Aim of the task:
Word for word, repeat each entry that follows.

Exercise input:
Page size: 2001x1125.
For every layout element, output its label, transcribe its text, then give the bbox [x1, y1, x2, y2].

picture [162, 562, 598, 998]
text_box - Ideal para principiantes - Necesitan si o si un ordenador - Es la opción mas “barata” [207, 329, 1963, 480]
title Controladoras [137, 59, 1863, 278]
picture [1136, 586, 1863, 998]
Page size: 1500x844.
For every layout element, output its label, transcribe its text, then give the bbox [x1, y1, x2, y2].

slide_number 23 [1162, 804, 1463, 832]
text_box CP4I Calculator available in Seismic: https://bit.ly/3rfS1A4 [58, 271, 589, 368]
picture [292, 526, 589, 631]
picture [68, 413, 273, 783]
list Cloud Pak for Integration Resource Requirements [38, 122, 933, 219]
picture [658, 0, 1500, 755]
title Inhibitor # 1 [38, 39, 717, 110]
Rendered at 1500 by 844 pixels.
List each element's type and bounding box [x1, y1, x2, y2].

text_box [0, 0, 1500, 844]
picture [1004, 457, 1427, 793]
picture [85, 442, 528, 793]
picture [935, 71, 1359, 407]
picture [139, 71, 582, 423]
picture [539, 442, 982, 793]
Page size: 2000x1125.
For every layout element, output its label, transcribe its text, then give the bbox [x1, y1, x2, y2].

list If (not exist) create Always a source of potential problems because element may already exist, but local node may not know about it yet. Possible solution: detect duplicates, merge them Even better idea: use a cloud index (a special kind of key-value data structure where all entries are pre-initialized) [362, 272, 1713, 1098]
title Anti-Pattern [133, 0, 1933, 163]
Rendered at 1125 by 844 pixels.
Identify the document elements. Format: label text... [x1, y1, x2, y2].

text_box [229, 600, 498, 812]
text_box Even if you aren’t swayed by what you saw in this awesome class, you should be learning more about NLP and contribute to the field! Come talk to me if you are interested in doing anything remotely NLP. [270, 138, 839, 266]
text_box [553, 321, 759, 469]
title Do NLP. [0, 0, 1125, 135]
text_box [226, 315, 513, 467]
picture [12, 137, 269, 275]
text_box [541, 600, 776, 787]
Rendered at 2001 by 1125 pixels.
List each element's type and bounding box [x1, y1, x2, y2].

Written answer:
Page size: 2001x1125.
For every layout element, output its label, transcribe its text, then give the bbox [x1, y1, x2, y2].

picture [162, 562, 598, 998]
text_box - Ideal para principiantes - Necesitan si o si un ordenador - Es la opción mas “barata” [207, 329, 1963, 480]
title Controladoras [137, 59, 1863, 278]
picture [1136, 586, 1863, 998]
Page size: 1500x844.
For every layout element, output its label, transcribe its text, then give the bbox [x1, y1, x2, y2].

slide_number 23 [1162, 804, 1463, 832]
text_box CP4I Calculator available in Seismic: https://bit.ly/3rfS1A4 [58, 271, 589, 368]
picture [292, 526, 589, 631]
picture [68, 413, 273, 783]
list Cloud Pak for Integration Resource Requirements [38, 122, 933, 219]
picture [658, 0, 1500, 755]
title Inhibitor # 1 [38, 39, 717, 110]
Rendered at 1500 by 844 pixels.
List each element's type and bounding box [x1, y1, x2, y2].

text_box [0, 0, 1500, 844]
picture [1004, 457, 1427, 793]
picture [85, 442, 528, 793]
picture [935, 71, 1359, 407]
picture [139, 71, 582, 423]
picture [539, 442, 982, 793]
Page size: 2000x1125.
For every layout element, output its label, transcribe its text, then give the bbox [x1, y1, x2, y2].

list If (not exist) create Always a source of potential problems because element may already exist, but local node may not know about it yet. Possible solution: detect duplicates, merge them Even better idea: use a cloud index (a special kind of key-value data structure where all entries are pre-initialized) [362, 272, 1713, 1098]
title Anti-Pattern [133, 0, 1933, 163]
Rendered at 1125 by 844 pixels.
Identify the document elements. Format: label text... [x1, y1, x2, y2].

text_box [229, 600, 498, 812]
text_box Even if you aren’t swayed by what you saw in this awesome class, you should be learning more about NLP and contribute to the field! Come talk to me if you are interested in doing anything remotely NLP. [270, 138, 839, 266]
text_box [553, 321, 759, 469]
title Do NLP. [0, 0, 1125, 135]
text_box [226, 315, 513, 467]
picture [12, 137, 269, 275]
text_box [541, 600, 776, 787]
Rendered at 2001 by 1125 pixels.
List each element's type and bounding box [x1, y1, x2, y2].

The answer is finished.